Location: Hard Winter Wheat Genetics Research Unit
Title: Deep sequencing and genome-wide analysis reveals the expansion of MicroRNA genes in the gall midge Mayetiola destructor Authors
|Khajuria, Chitvan -|
|Bohssini, Mustafa El -|
|Whitworth, Jeff -|
|Richards, Stephen -|
|Stuart, Jeffrey -|
Submitted to: Biomed Central (BMC) Genomics
Publication Type: Peer Reviewed Journal
Publication Acceptance Date: March 11, 2013
Publication Date: March 18, 2013
Citation: Khajuria, C., Williams, C.E., Bohssini, M., Whitworth, J.R., Richards, S., Stuart, J.J., Chen, M. 2013. Deep sequencing and genome-wide analysis reveals the expansion of MicroRNA genes in the gall midge Mayetiola destructor. Biomed Central (BMC) Genomics. 14:187. Interpretive Summary: Hessian fly is a destructive pest of wheat. The insect is mainly controlled through host plant resistance, but resistance genes in wheat are usually overcome within a few years by new fly biotypes. Alternative control measures are needed for effective management of the Hessian fly. Rapid advances in genomics and biotechnology bring new approaches for pest control. One of the promising new means for insect control is based on small, non-coding RNAs: small interfering RNAs (siRNAs) and microRNAs (miRNAs). Small RNAs can silence insect genes, resulting in the death of the insect. This study identified and characterized miRNAs and their genes systematically for the first time in Hessian fly. A large number of miRNA genes were identified. Some of miRNAs were found to be Hessian fly-specific and their expression was affected by host plant genotypes. The results provide a foundation for future research that may eventually lead to new ways for Hessian fly management.

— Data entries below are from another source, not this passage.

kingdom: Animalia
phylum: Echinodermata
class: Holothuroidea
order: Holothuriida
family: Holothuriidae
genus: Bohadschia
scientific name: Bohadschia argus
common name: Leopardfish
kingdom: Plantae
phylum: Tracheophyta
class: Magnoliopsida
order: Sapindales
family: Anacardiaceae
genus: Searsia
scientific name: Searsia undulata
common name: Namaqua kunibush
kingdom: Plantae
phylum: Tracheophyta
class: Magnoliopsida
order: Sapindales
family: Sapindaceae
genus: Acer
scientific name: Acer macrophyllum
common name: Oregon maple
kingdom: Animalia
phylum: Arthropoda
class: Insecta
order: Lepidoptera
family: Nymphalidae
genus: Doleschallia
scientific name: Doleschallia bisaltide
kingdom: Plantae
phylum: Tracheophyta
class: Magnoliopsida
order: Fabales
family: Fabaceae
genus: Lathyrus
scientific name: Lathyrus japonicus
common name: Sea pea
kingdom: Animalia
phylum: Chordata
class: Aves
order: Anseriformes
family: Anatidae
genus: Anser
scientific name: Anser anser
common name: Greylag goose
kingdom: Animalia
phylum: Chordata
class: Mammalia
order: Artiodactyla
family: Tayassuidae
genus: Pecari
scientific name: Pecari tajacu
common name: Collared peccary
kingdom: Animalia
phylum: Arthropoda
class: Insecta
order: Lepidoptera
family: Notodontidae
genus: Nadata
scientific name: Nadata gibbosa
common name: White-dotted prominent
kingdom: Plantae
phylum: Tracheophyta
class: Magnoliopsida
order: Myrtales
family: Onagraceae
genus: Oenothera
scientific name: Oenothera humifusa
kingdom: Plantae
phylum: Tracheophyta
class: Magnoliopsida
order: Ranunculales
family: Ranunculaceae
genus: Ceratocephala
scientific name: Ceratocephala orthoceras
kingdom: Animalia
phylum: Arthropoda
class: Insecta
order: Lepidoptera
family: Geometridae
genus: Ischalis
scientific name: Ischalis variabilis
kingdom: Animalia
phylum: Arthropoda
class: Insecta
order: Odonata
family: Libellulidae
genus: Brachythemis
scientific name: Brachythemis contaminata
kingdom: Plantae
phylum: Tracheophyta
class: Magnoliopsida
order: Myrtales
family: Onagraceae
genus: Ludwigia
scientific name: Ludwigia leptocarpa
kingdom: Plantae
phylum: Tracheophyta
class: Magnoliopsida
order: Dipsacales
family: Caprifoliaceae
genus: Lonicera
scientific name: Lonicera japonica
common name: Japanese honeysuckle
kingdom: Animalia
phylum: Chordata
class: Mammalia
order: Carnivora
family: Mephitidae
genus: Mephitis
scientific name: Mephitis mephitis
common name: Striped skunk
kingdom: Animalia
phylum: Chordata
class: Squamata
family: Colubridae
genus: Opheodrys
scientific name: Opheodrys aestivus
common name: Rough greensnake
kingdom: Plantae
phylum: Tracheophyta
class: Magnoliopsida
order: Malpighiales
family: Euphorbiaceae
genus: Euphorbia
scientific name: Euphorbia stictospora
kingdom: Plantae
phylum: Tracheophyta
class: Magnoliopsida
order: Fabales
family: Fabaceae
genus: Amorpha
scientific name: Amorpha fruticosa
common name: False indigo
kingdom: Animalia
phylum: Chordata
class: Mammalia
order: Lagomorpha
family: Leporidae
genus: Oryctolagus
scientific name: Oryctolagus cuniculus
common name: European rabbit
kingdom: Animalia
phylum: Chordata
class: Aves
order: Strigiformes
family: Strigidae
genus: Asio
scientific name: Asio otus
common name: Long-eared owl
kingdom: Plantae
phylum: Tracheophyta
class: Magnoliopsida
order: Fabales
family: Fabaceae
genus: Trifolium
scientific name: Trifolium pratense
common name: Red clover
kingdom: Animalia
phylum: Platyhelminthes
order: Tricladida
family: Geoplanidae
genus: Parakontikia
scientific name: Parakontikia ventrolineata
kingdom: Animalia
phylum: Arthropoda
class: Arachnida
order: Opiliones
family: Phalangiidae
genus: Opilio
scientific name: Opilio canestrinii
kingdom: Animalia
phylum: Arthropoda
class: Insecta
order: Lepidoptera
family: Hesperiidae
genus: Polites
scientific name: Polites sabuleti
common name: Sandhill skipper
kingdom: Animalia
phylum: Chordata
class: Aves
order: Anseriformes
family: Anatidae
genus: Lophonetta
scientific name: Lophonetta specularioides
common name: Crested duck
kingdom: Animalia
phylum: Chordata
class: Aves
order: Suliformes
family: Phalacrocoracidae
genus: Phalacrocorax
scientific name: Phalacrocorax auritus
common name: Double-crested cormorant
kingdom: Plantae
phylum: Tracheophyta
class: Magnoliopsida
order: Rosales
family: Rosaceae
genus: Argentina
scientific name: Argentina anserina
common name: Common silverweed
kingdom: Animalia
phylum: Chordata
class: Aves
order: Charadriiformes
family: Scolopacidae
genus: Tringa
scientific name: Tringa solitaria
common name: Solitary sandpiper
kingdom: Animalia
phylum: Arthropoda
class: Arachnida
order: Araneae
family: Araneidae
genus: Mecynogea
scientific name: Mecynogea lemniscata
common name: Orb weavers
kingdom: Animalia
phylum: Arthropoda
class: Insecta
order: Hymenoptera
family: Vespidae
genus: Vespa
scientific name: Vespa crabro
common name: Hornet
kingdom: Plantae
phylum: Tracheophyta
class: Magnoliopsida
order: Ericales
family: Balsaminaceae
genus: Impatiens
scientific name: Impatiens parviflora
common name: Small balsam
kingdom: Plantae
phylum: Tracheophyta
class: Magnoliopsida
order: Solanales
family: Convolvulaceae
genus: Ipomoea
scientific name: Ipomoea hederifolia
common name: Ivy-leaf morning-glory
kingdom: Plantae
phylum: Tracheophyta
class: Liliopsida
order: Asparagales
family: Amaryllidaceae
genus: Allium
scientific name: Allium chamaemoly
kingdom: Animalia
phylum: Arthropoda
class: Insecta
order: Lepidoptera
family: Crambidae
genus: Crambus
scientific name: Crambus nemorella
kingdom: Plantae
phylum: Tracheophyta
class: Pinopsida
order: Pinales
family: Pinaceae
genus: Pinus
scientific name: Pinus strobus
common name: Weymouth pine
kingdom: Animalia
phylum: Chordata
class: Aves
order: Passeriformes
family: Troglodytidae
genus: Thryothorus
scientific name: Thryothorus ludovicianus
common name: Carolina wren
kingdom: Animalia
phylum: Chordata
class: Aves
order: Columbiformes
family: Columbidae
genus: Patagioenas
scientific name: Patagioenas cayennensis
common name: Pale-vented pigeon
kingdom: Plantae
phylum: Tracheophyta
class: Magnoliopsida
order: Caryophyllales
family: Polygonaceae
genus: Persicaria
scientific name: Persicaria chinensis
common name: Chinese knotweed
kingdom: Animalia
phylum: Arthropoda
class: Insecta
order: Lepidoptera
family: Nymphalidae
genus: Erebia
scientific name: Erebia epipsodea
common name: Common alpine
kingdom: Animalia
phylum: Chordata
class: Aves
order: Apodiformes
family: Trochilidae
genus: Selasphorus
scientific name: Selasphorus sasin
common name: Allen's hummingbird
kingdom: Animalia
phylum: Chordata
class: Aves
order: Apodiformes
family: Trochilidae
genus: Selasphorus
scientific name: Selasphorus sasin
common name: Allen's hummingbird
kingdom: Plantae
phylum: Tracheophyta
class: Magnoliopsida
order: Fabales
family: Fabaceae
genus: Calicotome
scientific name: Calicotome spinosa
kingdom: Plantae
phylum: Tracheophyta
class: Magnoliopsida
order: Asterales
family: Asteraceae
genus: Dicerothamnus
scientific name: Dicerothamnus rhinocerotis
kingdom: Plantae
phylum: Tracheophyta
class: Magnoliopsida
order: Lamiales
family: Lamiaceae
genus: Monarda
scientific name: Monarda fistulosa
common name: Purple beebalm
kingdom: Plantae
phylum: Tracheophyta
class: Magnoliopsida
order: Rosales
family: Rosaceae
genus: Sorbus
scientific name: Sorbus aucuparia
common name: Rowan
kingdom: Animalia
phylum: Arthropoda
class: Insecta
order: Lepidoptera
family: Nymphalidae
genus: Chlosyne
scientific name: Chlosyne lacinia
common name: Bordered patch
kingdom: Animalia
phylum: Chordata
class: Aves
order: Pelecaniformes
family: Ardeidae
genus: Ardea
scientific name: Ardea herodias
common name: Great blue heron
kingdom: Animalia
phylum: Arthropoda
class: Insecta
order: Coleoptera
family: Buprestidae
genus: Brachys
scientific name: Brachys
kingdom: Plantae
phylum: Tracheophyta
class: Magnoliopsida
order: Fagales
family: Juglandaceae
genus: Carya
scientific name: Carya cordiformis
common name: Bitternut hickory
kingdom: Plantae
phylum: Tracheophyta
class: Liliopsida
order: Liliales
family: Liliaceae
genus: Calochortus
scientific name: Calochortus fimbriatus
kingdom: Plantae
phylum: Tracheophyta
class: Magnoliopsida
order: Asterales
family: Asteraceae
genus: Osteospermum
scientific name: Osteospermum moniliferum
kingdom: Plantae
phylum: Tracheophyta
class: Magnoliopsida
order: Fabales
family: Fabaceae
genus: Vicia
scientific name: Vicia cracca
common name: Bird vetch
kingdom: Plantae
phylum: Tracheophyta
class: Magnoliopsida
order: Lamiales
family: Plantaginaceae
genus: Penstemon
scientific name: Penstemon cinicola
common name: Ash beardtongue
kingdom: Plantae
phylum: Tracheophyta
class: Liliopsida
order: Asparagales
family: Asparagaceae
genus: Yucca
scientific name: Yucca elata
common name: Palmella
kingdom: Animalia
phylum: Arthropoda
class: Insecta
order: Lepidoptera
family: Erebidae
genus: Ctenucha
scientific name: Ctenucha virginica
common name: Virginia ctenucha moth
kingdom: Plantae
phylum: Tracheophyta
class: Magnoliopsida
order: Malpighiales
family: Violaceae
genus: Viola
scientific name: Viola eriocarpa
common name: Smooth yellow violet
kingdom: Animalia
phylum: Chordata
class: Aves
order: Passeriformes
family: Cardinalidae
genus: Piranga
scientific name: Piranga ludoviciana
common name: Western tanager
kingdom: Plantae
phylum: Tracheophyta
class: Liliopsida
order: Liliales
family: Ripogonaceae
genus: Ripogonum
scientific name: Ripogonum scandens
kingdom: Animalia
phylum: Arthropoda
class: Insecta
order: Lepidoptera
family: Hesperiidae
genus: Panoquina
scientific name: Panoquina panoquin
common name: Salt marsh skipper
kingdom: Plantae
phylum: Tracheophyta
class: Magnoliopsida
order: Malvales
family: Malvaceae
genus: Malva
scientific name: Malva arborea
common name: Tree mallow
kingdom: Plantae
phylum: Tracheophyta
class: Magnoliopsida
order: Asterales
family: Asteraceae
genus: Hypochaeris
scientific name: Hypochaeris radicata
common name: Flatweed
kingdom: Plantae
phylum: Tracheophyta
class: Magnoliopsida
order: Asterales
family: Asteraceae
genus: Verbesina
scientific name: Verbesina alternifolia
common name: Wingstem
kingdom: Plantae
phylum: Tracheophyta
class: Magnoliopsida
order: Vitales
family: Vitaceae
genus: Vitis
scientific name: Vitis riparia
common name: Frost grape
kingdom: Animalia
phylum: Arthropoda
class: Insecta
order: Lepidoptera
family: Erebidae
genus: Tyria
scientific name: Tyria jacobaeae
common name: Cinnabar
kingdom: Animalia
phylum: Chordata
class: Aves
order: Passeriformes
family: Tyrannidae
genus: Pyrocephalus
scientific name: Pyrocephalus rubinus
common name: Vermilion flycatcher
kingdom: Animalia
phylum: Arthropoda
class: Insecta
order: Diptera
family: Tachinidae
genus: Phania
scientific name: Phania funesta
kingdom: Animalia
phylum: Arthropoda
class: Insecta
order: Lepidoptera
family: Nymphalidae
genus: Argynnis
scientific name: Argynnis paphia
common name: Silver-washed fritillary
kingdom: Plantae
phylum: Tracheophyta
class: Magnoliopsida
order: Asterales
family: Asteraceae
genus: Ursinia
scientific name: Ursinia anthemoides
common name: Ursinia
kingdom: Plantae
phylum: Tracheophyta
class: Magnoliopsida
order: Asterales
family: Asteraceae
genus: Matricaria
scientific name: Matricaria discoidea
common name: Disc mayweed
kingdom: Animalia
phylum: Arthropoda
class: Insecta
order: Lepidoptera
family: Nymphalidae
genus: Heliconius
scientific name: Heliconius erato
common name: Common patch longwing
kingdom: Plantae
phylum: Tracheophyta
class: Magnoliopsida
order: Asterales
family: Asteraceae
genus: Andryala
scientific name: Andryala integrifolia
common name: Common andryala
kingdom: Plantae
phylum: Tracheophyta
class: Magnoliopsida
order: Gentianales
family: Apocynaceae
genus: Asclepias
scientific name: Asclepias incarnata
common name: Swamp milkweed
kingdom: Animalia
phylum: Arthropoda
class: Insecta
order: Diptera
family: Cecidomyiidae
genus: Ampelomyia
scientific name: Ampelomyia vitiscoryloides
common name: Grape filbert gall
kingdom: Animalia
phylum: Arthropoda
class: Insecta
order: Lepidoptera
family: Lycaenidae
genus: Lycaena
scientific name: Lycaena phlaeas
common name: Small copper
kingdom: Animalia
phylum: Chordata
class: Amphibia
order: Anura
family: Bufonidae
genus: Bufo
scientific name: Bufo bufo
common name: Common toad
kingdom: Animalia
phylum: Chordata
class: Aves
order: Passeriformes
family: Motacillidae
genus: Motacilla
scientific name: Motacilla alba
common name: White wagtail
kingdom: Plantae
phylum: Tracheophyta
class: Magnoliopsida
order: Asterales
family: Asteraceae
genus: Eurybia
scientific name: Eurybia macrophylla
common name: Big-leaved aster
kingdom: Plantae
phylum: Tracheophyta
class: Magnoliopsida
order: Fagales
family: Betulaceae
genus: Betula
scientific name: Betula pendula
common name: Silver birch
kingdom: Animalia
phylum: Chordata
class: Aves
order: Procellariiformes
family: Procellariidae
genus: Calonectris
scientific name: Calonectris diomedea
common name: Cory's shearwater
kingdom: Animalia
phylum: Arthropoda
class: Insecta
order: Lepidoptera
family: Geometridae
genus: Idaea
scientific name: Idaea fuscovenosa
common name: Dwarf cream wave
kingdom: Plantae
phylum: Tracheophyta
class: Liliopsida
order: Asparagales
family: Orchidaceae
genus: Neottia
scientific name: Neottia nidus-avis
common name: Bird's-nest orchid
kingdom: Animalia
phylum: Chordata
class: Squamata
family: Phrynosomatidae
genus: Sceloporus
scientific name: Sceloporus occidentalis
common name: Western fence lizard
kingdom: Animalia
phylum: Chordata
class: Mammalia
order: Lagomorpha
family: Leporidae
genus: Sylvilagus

Technical Abstract: MicroRNAs (miRNAs) are small noncoding RNAs that play critical roles in regulating gene expression post transcription. Gall midges are a large group of insects that are of economical importance and also possess fascinating biological traits. In this study, we systematically analyzed miRNAs from the gall midge Mayetiola destructor, commonly known as the Hessian fly. Deep-sequencing a Hessian fly larval transcriptome led to the identification of 89 miRNA species that are either identical or very similar to known miRNAs from other insects, and 184 novel miRNAs that have not been reported from other species. A genome wide search through a draft Hessian fly genome sequence identified a total of 611 putative miRNA encoding genes based on sequence similarity and the existence of a stem-loop structure for miRNA precursors. Analysis of the 611 putative genes revealed a striking feature: the dramatic expansion of several miRNA gene families. The largest family contained 91 genes that encoded 20 different miRNAs. The dramatic expansion of similar miRNAs provides a unique system to study functional relation among miRNA iso-genes and sequence specificity between small changes in miRNAs and changes in target mRNAs. Microarray analyses revealed the expression of miRNA genes were strictly regulated during Hessian fly larval development and many miRNA genes were affected by host genotypes. These results provide a foundation for further studies to elucidate miRNA functions in gall midges and for identification of miRNA genes for potential pest control through transgenic approach.